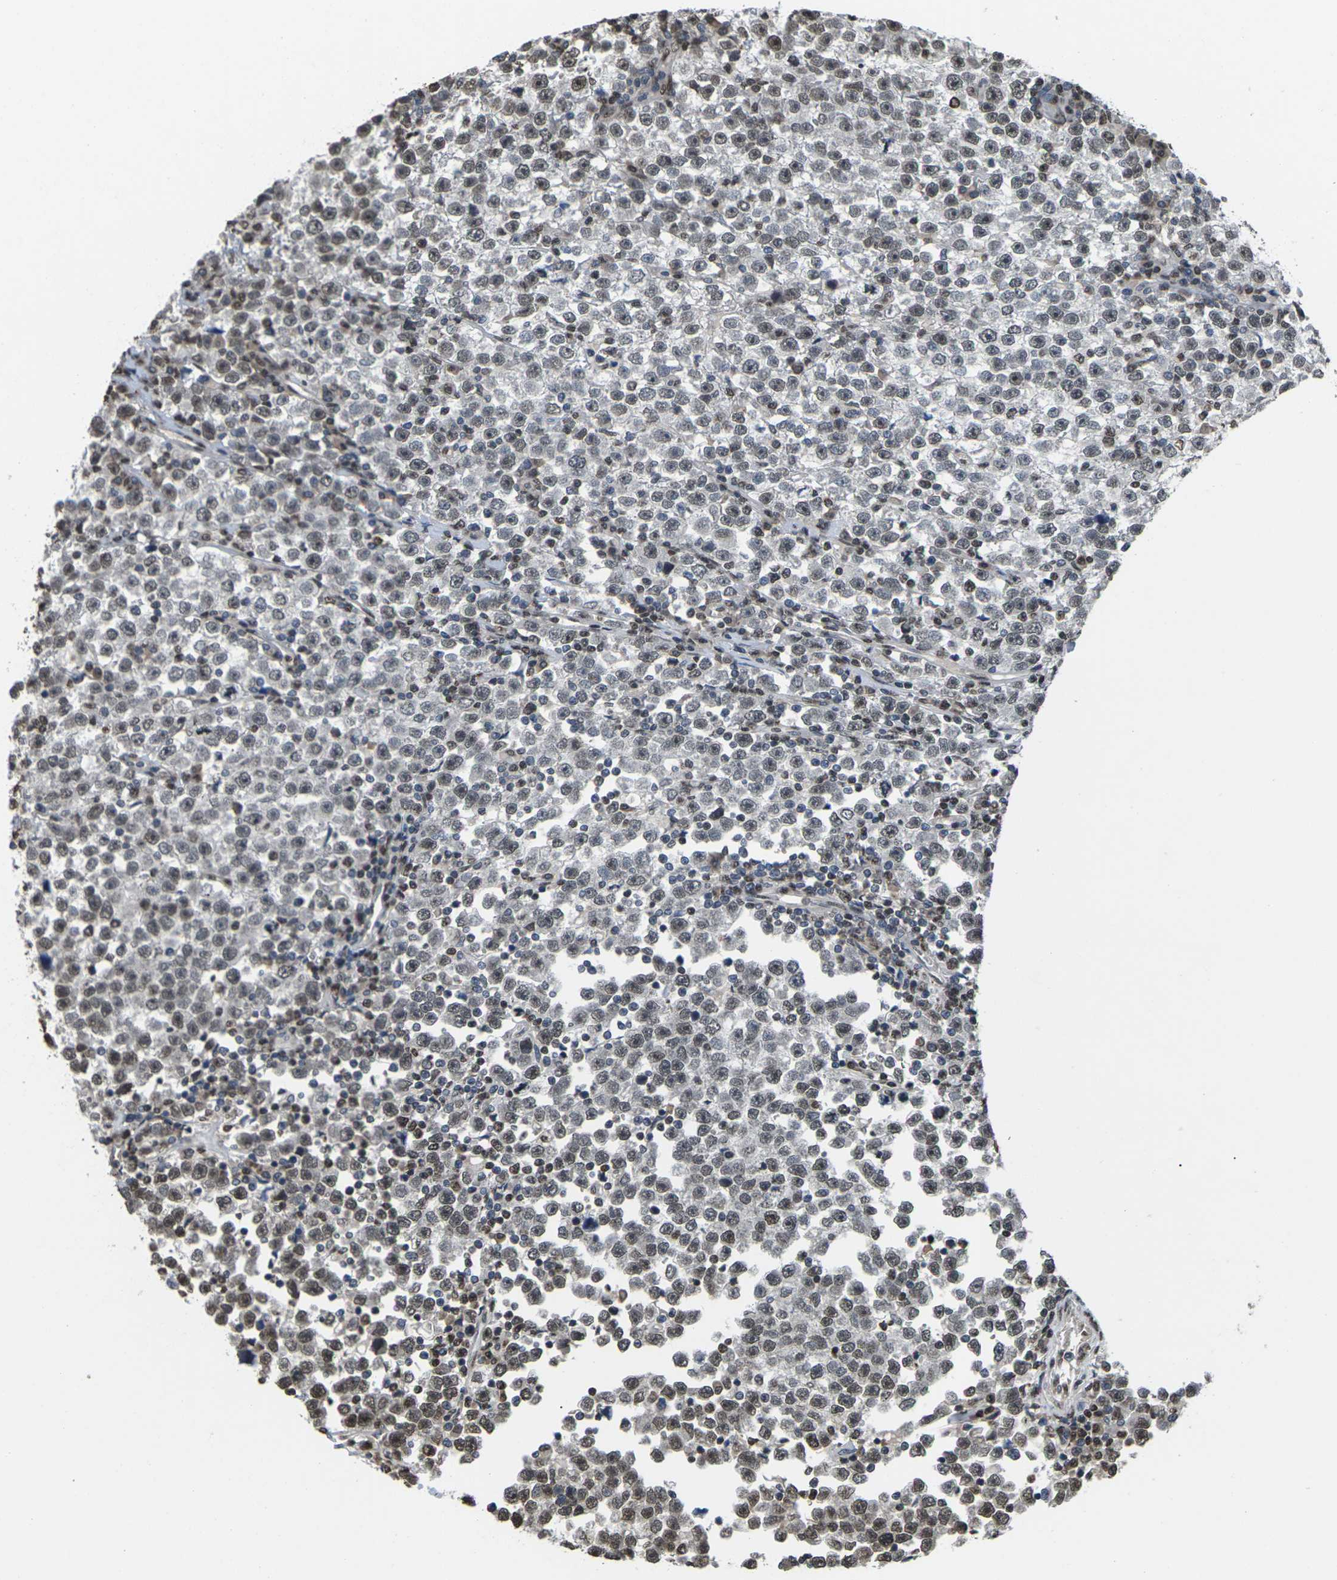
{"staining": {"intensity": "weak", "quantity": "25%-75%", "location": "nuclear"}, "tissue": "testis cancer", "cell_type": "Tumor cells", "image_type": "cancer", "snomed": [{"axis": "morphology", "description": "Seminoma, NOS"}, {"axis": "topography", "description": "Testis"}], "caption": "Seminoma (testis) stained with a brown dye exhibits weak nuclear positive staining in about 25%-75% of tumor cells.", "gene": "EMSY", "patient": {"sex": "male", "age": 43}}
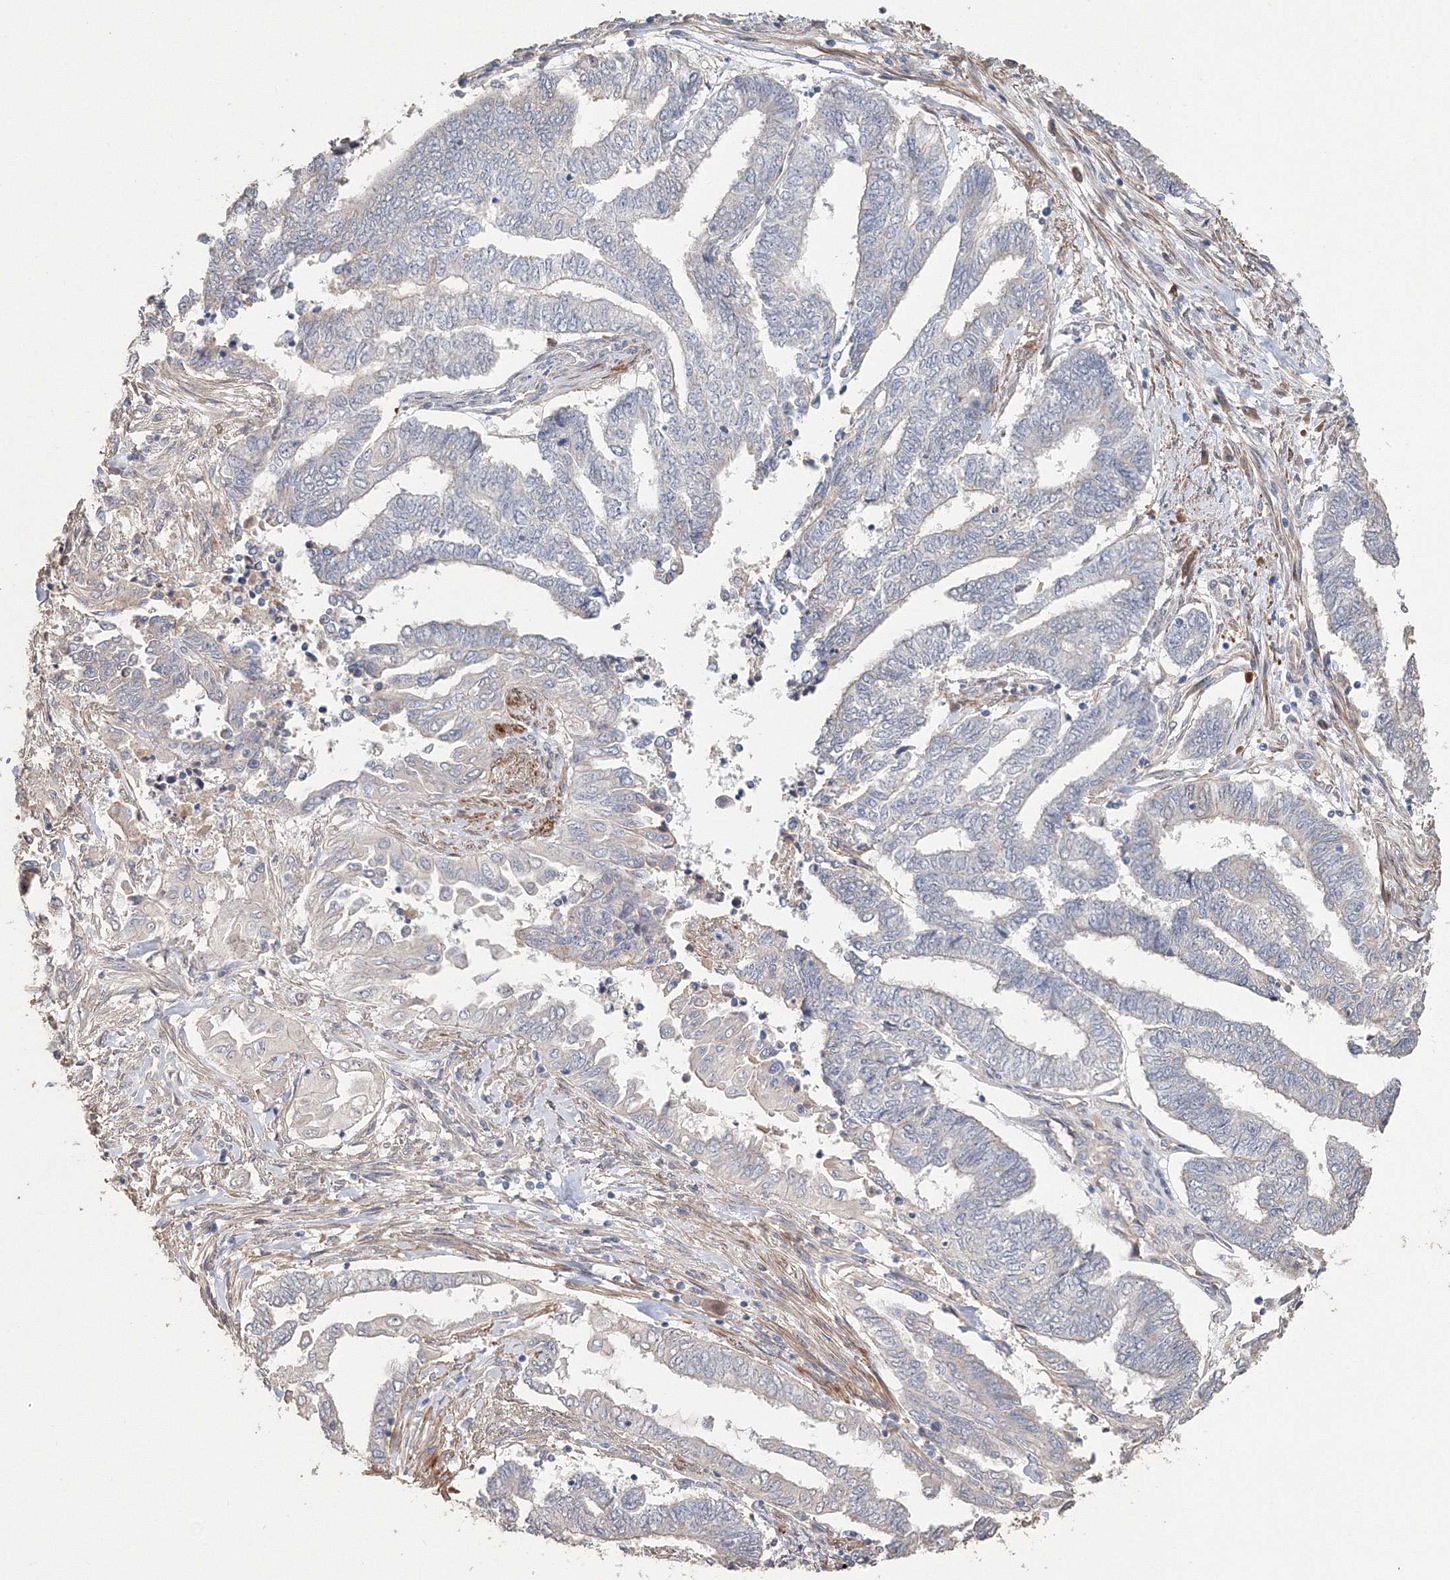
{"staining": {"intensity": "negative", "quantity": "none", "location": "none"}, "tissue": "endometrial cancer", "cell_type": "Tumor cells", "image_type": "cancer", "snomed": [{"axis": "morphology", "description": "Adenocarcinoma, NOS"}, {"axis": "topography", "description": "Uterus"}, {"axis": "topography", "description": "Endometrium"}], "caption": "An image of endometrial cancer (adenocarcinoma) stained for a protein exhibits no brown staining in tumor cells.", "gene": "NALF2", "patient": {"sex": "female", "age": 70}}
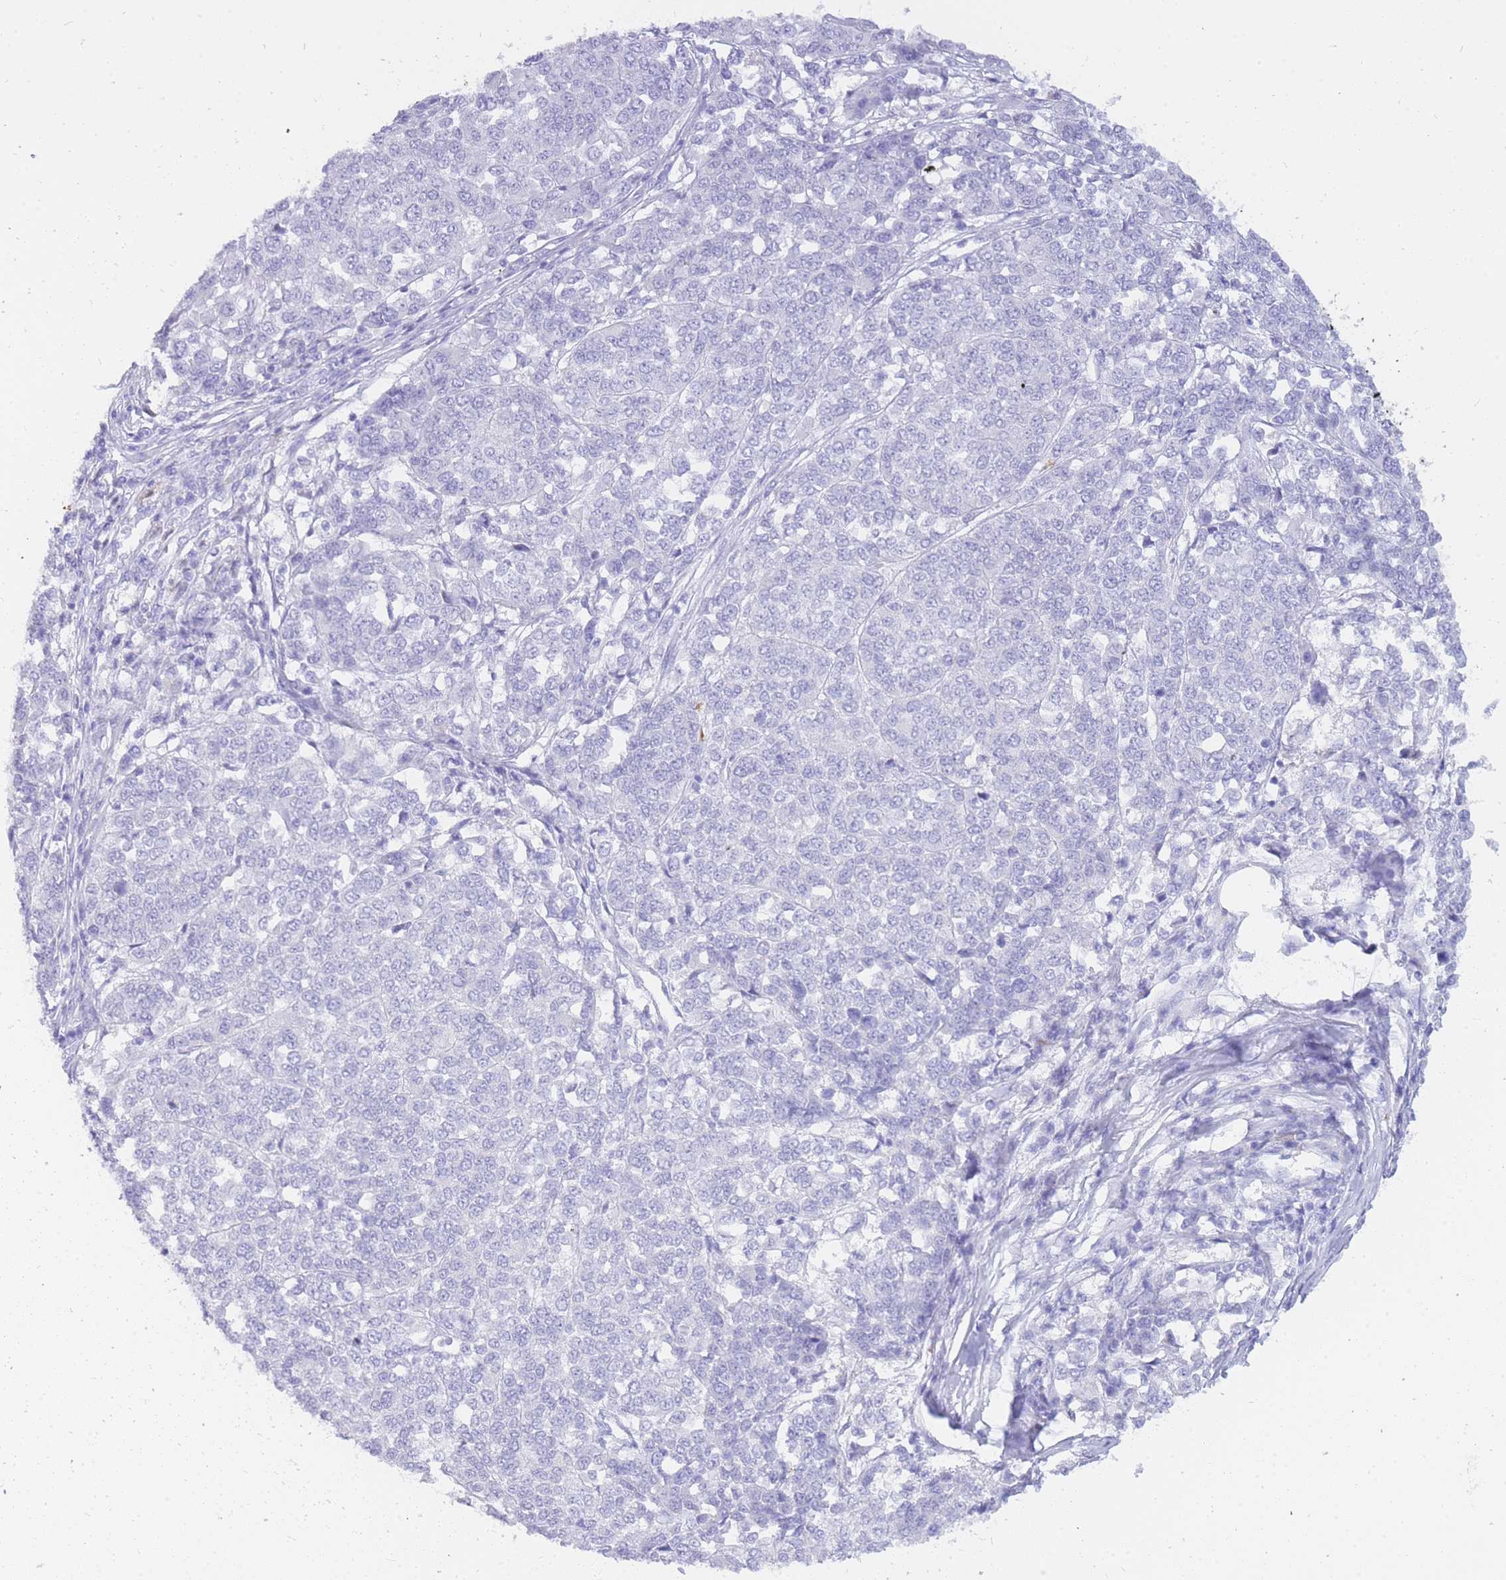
{"staining": {"intensity": "negative", "quantity": "none", "location": "none"}, "tissue": "melanoma", "cell_type": "Tumor cells", "image_type": "cancer", "snomed": [{"axis": "morphology", "description": "Malignant melanoma, Metastatic site"}, {"axis": "topography", "description": "Lymph node"}], "caption": "Immunohistochemistry of malignant melanoma (metastatic site) shows no expression in tumor cells.", "gene": "HERC1", "patient": {"sex": "male", "age": 44}}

********************

* _PROBLEM REQUIREMENTS_: Print the listing exactly, pictures excluded.

* _WRITTEN RESPONSE_:
{"staining": {"intensity": "weak", "quantity": "25%-75%", "location": "nuclear"}, "tissue": "testis cancer", "cell_type": "Tumor cells", "image_type": "cancer", "snomed": [{"axis": "morphology", "description": "Seminoma, NOS"}, {"axis": "topography", "description": "Testis"}], "caption": "Seminoma (testis) stained with a brown dye exhibits weak nuclear positive staining in about 25%-75% of tumor cells.", "gene": "EMSY", "patient": {"sex": "male", "age": 43}}
{"staining": {"intensity": "negative", "quantity": "none", "location": "none"}, "tissue": "endometrial cancer", "cell_type": "Tumor cells", "image_type": "cancer", "snomed": [{"axis": "morphology", "description": "Adenocarcinoma, NOS"}, {"axis": "topography", "description": "Uterus"}, {"axis": "topography", "description": "Endometrium"}], "caption": "An image of endometrial cancer (adenocarcinoma) stained for a protein exhibits no brown staining in tumor cells.", "gene": "NALF2", "patient": {"sex": "female", "age": 70}}
{"staining": {"intensity": "negative", "quantity": "none", "location": "none"}, "tissue": "melanoma", "cell_type": "Tumor cells", "image_type": "cancer", "snomed": [{"axis": "morphology", "description": "Malignant melanoma, Metastatic site"}, {"axis": "topography", "description": "Lymph node"}], "caption": "Immunohistochemistry of malignant melanoma (metastatic site) shows no expression in tumor cells.", "gene": "HERC1", "patient": {"sex": "male", "age": 44}}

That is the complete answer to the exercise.